Trazar la larga biografía de nuestra
corporación legislativa, surgida con la misma vida republica e independiente, sugiere
entrar en algunos detalles. Asociándola al objeto del derecho registral y
notarial, por ejemplo, los transcriptores de cada sesión tienen una enorme
responsabilidad en la perspectiva del Estado que debate los problemas del país.
Por ello, el rol estelar que jugaron
los taquígrafos de la bicameralidad al transcribir en el propio hemiciclo
cualquier incidencia verbal, aún la más mínima, proveniente de la deliberación
del cuerpo y hasta de las barras interventora, con la inmediata descripción de
alguna actuación fuera de tono. Valga
acotar, nuestra impresión es que gozaron de respeto y estabilidad laboral,
procurando no inmiscuirse o parcializarse, pues, observamos, a través de los
diarios de debates, nombres constantes al pie de cada acta del período
congresional perezjimenista como del
democrático, parecido cuando se dejó constancia de la transcripción del
gomecista al lopecista, del medinista al parlamentarismo con el que finalizó el
consabido trienio.
Es en esta centuria que desaparece
la labor del taquígrafo de cámara, sustituido por el transcriptor que cuenta
con los correspondientes medios
tecnológicos, aunque fue expulsado del hemiciclo y, perdiendo los pormenores
de la transcripción que ha de ser fiel,
observa los monitores desde un distinto espacio físico. Esto significa que el camarógrafo y el
director de la transmisión son los verdaderos transcriptores de la
unicameralidad, versionando interesadamente la sesión, como muy bien lo pudimos
sufrir y sufrimos durante el período legislativo 2011-2016.

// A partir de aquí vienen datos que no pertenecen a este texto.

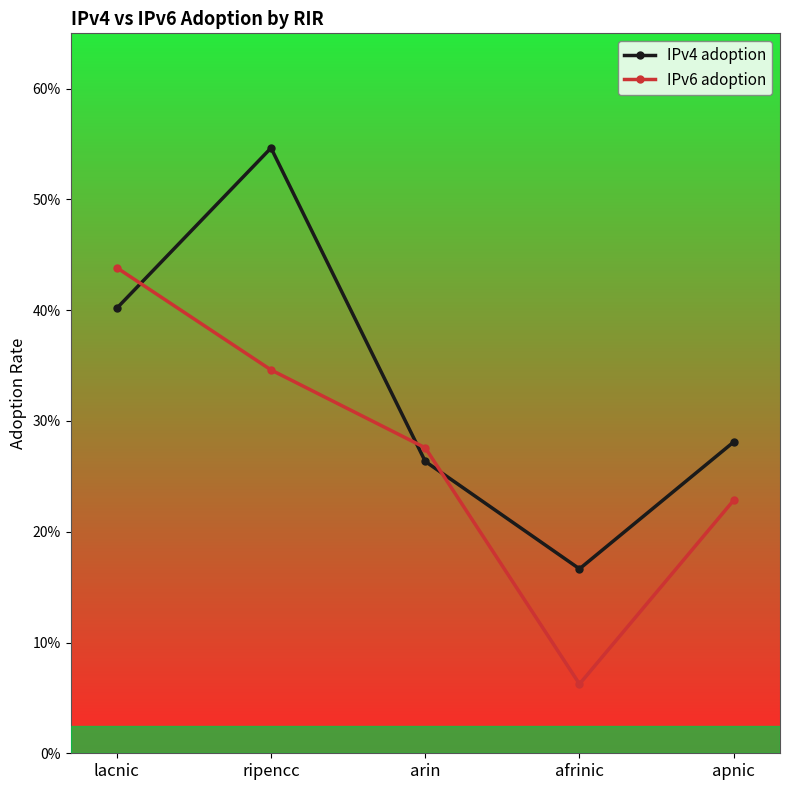

Where do IPv4 adoption and IPv6 adoption first cross each other?

lacnic and ripencc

Quizá anecdóticamente, hubo otros
servicios hoy resultan curiosos, como el de una barbería que funcionó al
interior del Capitolio Federal, tal como lo revela una entrevista realizada a
Gonzalo Barrios (El Nacional, Caracas, 30/06/1961), sin que sepamos por cuánto
tiempo, o se trató de una prestación ocasional.
A falta de un inmueble complementario para tareas exclusivamente
administrativas, la sede legislativa dio cabida a múltiples áreas de trabajo
totalmente dependientes de la Secretaría, luciendo insuficiente aun cuando el
Ejecutivo Nacional había cedido su último reducto hacia 1958, pues no olvidemos
que la obra guzmancista estaba distribuida entre los tres órgano del Poder
Público.
Reproducción:
“El Diputado (SIC) Gonzalo Barrios, en el Salón de Barbería del Congreso,
informó sobre su entrevista ayer con Luis Roque, funcionario de la OEA.
Observan los diputados Rondón Lovera y Acevedo Berti (Foto Superman)”. El Nacional, Caracas, 30/06/1961.